▶ Texte fourni:
>>>>>

Alioune Diop et Aimé Césaire
Activités et Publications de Présence Africaine
Contrairement
à Senghor, Césaire ou Damas, Alioune Diop mit fin à sa carrière politique pour
se consacrer à Présence Africaine. Cette décision sera récompensée par
l’ascension de Présence Africaine. En 1949, la maison d’édition est créée et en 1962, la librairie
voit le jour au « 25 bis rue des Ecoles ». Avec la naissance de la maison
d’édition, une place est donnée aux intellectuels Noirs. Par exemple, Cheikh
Anta Diop y publiera sous forme de livre, les textes qui devaient composer de
sa thèse qu’il n’a pas pu soutenir : Nations Nègres et Culture.
Au
fil de son existence, Présence Africaine a eu une activité prolifique.
-
Les congres
Organisés
par « Présence Africaine » en 1956 et 1959, les 2 congrès des artistes et
écrivains noirs ont été initiés par Alioune Diop qui a tenté d’appliquer dans
la pratique les principes développés dans ses engagements éditoriaux. Pour la
première fois, il réussit à rassembler des intellectuels noirs de divers continents
et de toutes obédiences politiques. Le 1er congrès se déroule à Paris, à la
Sorbonne, du 19 au 22 septembre 1956, dans un contexte de guerre froide sur
fond de colonisation et de ségrégation. L’objectif du congrès est de réaliser
l’inventaire des cultures noires et d’analyser « les responsabilités de la
culture occidentale dans la colonisation et le racisme». (Alioune Diop,
discours d’ouverture du colloque). Lors du 2e congrès à Rome en 1959, l’heure
n’est plus à l’élaboration d’un inventaire des cultures noires mais de penser
ensemble à une politique culturelle scientifique et éducative commune autour du
thème « Unité et Responsabilité ». Les interventions des congressistes et les
résolutions très concrètes de chacune des commissions révèlent un souci
d’associer luttes culturelles et luttes politiques. A la veille des
Indépendances, les intellectuels proposent de participer aux changements à
venir.

<<<<<

▶ Extrait des données:
>>>>>

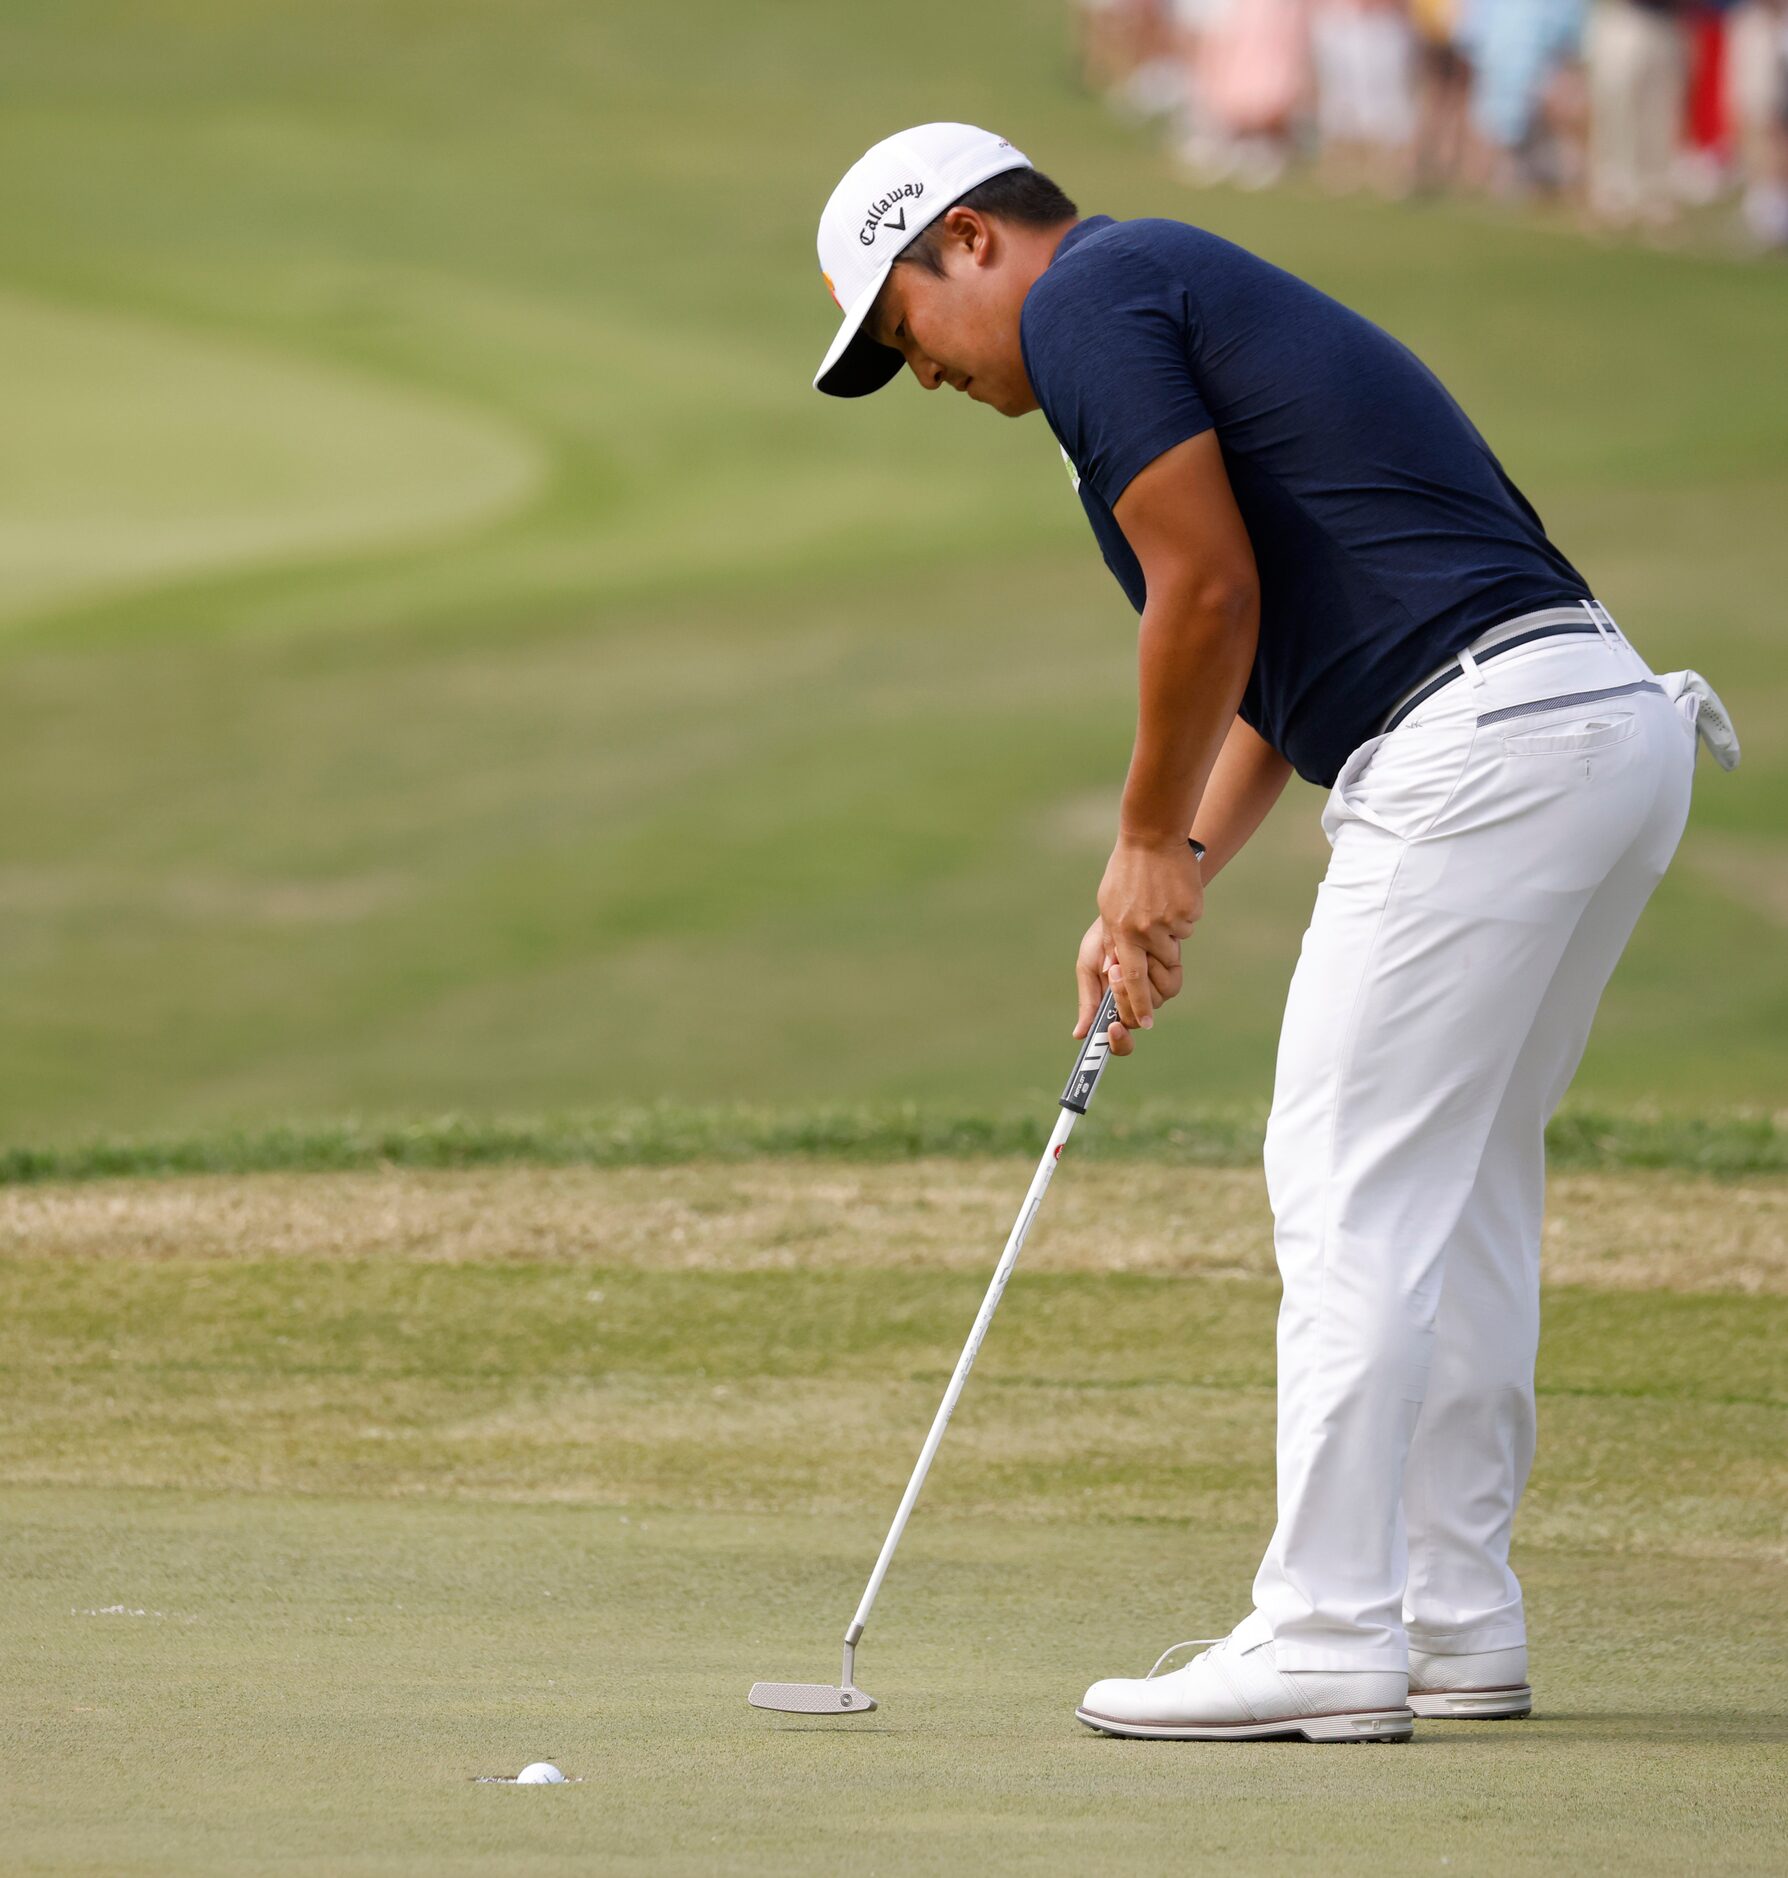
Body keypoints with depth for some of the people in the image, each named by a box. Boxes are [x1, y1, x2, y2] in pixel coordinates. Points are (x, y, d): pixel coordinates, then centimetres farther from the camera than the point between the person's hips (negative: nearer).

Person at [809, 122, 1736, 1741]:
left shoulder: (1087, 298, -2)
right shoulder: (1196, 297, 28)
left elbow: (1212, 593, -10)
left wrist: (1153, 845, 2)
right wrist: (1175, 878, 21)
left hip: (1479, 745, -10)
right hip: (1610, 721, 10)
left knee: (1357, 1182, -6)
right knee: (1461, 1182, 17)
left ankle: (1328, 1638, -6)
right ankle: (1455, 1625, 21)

<<<<<
>>>>>

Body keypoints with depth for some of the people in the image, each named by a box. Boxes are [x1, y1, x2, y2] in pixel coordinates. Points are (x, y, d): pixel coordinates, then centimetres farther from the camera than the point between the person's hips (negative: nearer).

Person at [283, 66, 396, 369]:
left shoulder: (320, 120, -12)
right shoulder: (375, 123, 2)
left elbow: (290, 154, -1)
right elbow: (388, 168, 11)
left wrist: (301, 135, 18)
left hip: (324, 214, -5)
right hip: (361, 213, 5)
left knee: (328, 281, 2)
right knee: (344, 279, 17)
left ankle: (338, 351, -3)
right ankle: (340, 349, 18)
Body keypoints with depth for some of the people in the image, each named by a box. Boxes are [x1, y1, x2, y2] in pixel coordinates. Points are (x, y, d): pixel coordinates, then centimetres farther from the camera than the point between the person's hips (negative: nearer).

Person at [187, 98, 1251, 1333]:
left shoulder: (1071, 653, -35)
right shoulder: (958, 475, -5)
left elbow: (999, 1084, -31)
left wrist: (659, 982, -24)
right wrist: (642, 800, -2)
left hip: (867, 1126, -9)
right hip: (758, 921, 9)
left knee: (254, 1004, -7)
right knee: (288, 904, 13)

<<<<<
>>>>>

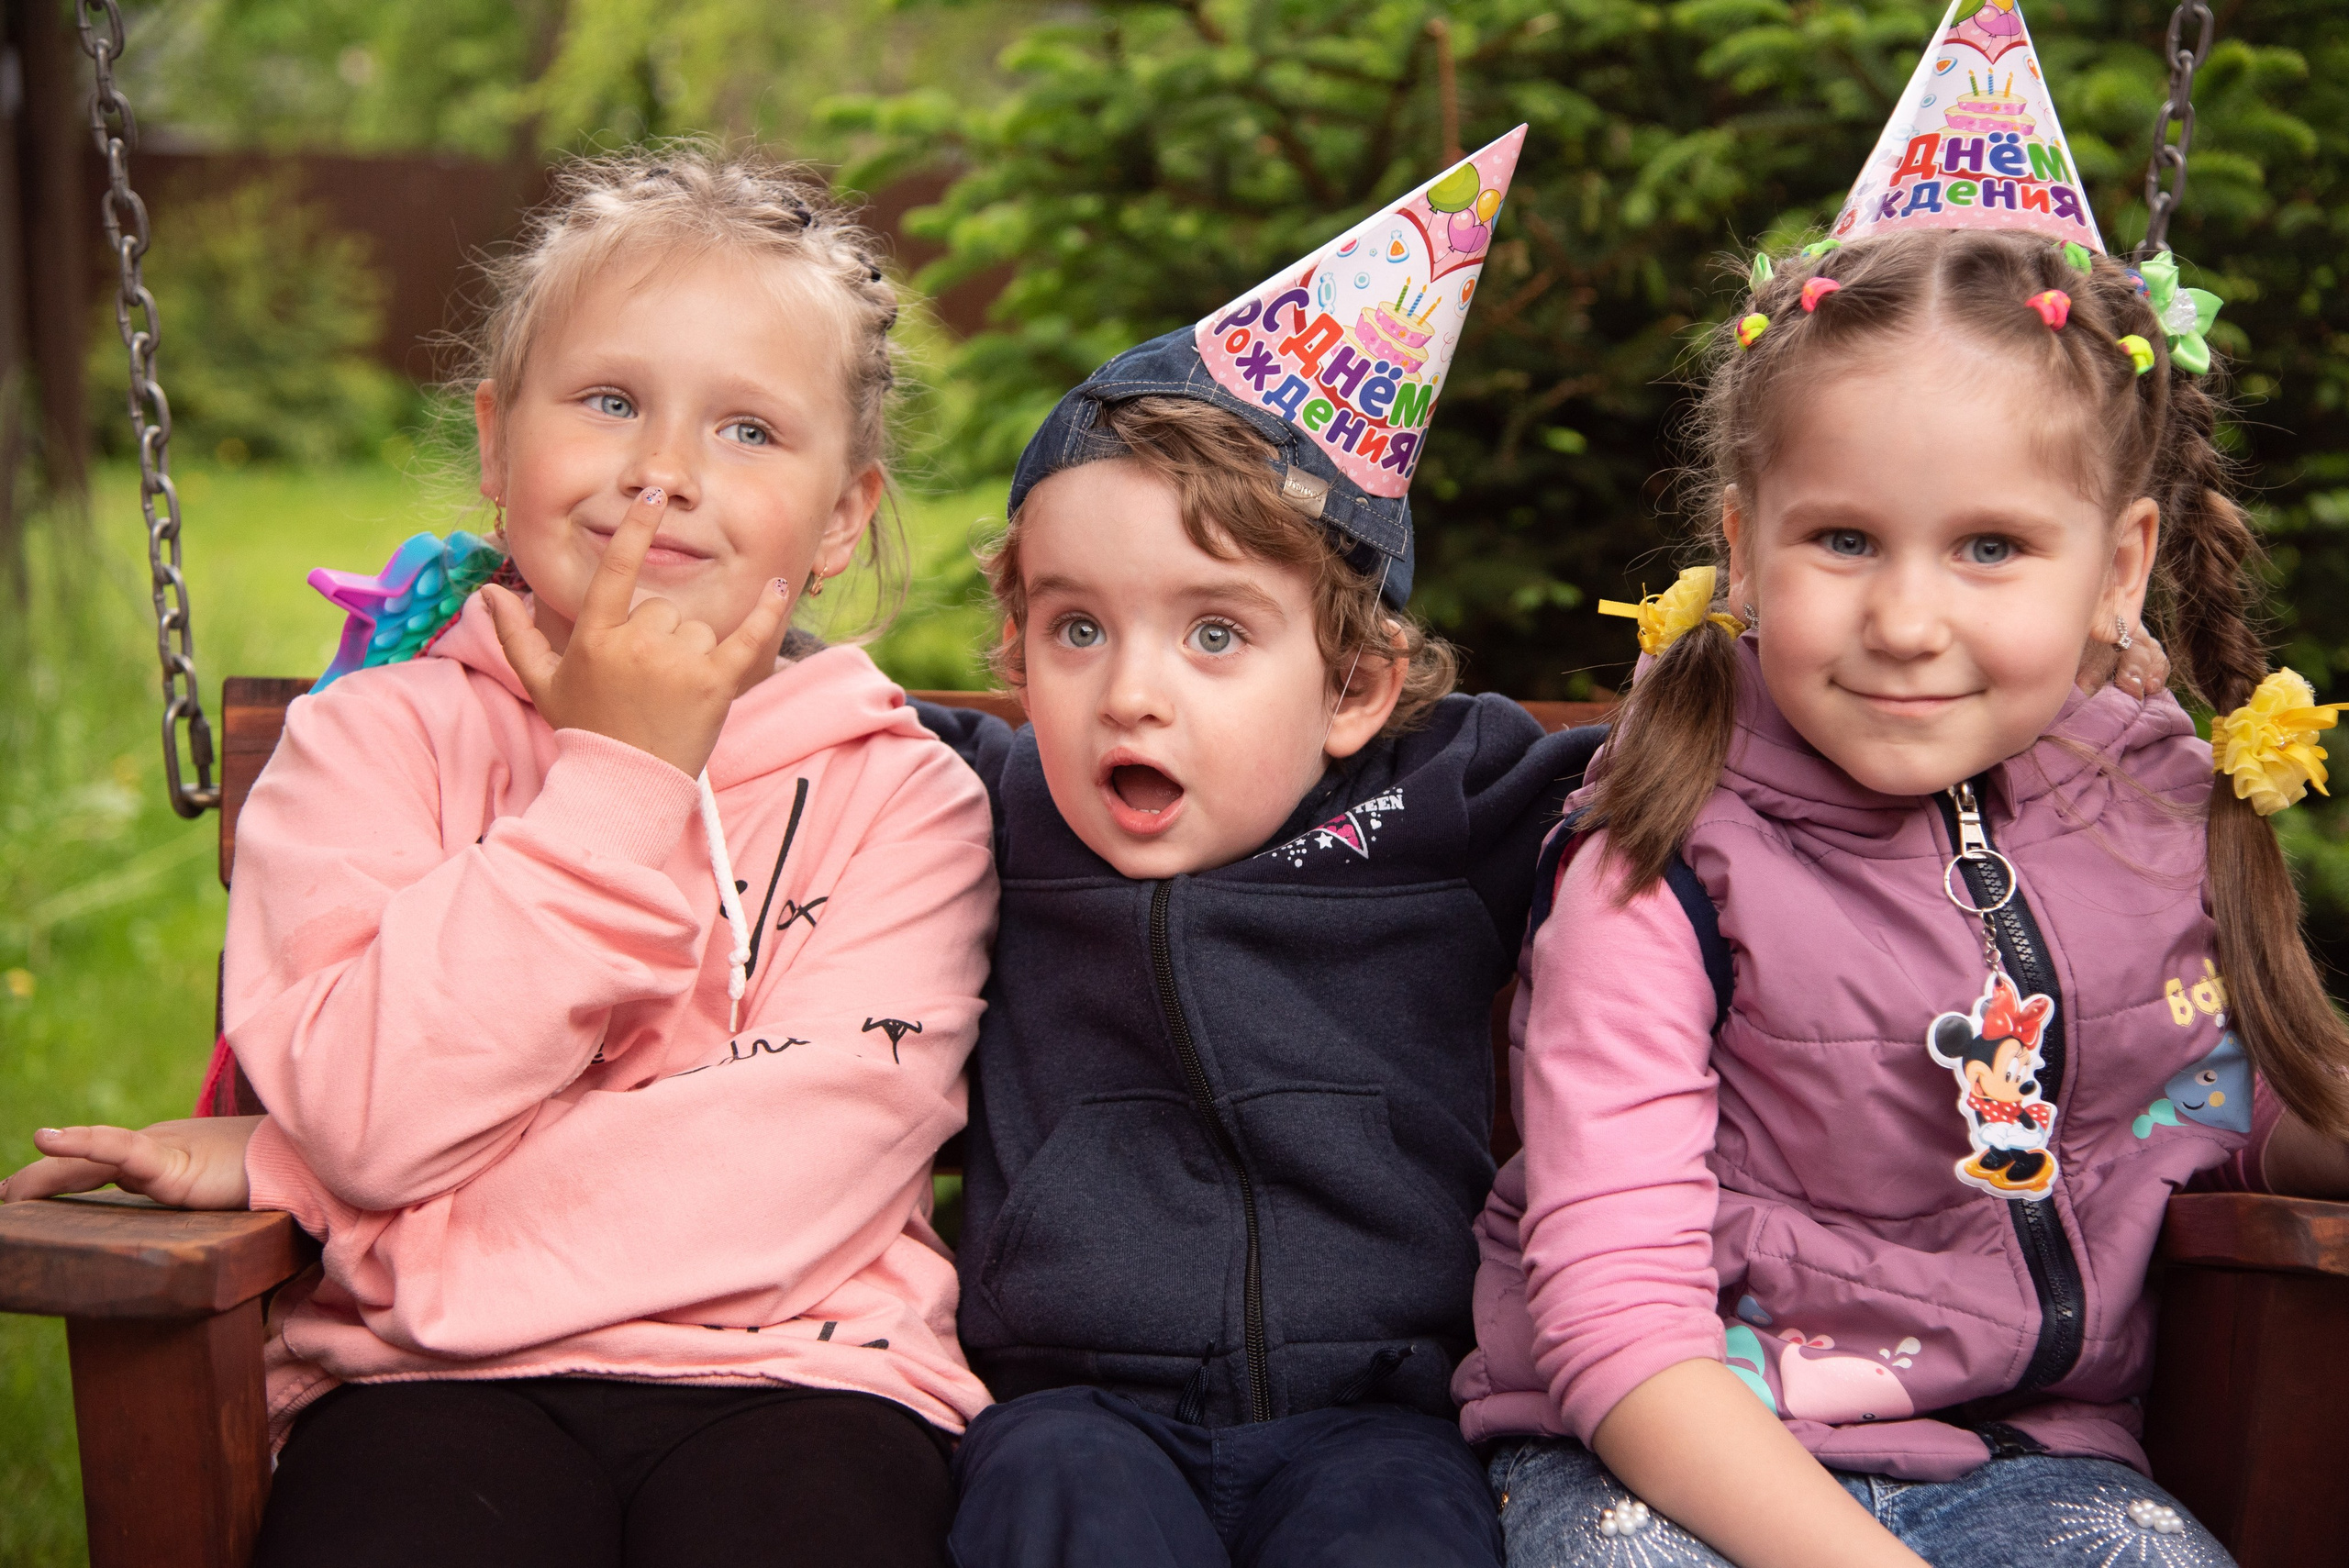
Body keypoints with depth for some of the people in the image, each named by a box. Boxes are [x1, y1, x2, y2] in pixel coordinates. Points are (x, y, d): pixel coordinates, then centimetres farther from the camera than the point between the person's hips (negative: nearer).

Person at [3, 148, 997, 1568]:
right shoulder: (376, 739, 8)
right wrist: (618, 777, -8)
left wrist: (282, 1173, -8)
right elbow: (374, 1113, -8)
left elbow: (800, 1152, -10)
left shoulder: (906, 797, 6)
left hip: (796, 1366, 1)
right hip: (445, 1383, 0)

<<<<<

▶ Énoncé: Poursuivez le texte sur les activités de Présence Africaine après sa dernière phrase.

▶ Corrigé:
Numéro portant sur le premier Congrès
Les
publications de Présence Africaine[1]
Alioune
Diop édite plusieurs générations de poètes et d'écrivains : les anciens (Birago
Diop, Aimé Césaire, Léon Gontran Damas, Jacques Rabemananjara, Sembene Ousmane,
Bernard Dadié) et les nouveaux venus (David Diop, Mongo Beti, Edouard Glissant
ou René Depestre). Présence Africaine publie aussi des poètes en édition
bilingue : Derek Walcott, Guy Tirolien, Barbara Simmons, Leroi Jones, Tchicaya
U Tamsi, Christopher Okigbo ; des ouvrages anglophones ou lusophones en
traduction française : Le Monde s'effondre de Chinua Achebe (Nigéria), Au bas
de la deuxième avenue d’Ezekiel Mphahlele (Afrique du Sud), Camaxilo de Castro
Soromenho (Angola) ; et plusieurs anthologies littéraires : Poètes noirs
(n°12-1951), Anthologie de la littérature négroafricaine par Léonard Sainville (1963-1968),
Anthologie des écrivains français de Maghreb par Albert Memmi (1969), Nouvelle
somme de poésie du monde Noir (n°57, 1966) par Léon Gontran Damas. La revue
propose également des chroniques sur l’actualité littéraire et ouvre ses
colonnes au débat. En 1955, Mongo Beti critique violemment l'Afrique idyllique
dépeint par Camara Laye dans L'enfant Noir. La même année, René Depestre et
Aimé Césaire lancent une discussion sur les conditions d'une poésie nationale
chez les peuples noirs.
L'engagement
de « Présence Africaine » se traduit aussi par la publication de textes
d'histoire, de linguistique, de sociologie, d'économie et d'ethnologie : Le
Monde Noir (n°8-9,1950), Le Travail en Afrique Noire (n°13, 1952), La
Philosophie Bantu du Père Tempels (1949), les travaux des historiens Adboulaye
Ly, Joseph Ki-Zerbo, Boubou Hama et des économistes Mamadou Dia et Abdoulaye
Wade. La revue propose également des comptes-rendus d’ouvrages de sciences
humaines publiés en France et à l’étranger. Alioune Diop crée aussi plusieurs
collections : enquêtes et études, essais, culture et religion,
enseignement-pédagogie. Il souhaite constituer une bibliothèque qui permettrait
de mieux connaître les réalités historiques sociales, et économiques de
l’Afrique et des Noirs en général.
La
revue publie des articles sur l’art dès ses premiers numéros. En 1951, «
Présence Africaine » édite un cahier spécial intitulé « L'art nègre ».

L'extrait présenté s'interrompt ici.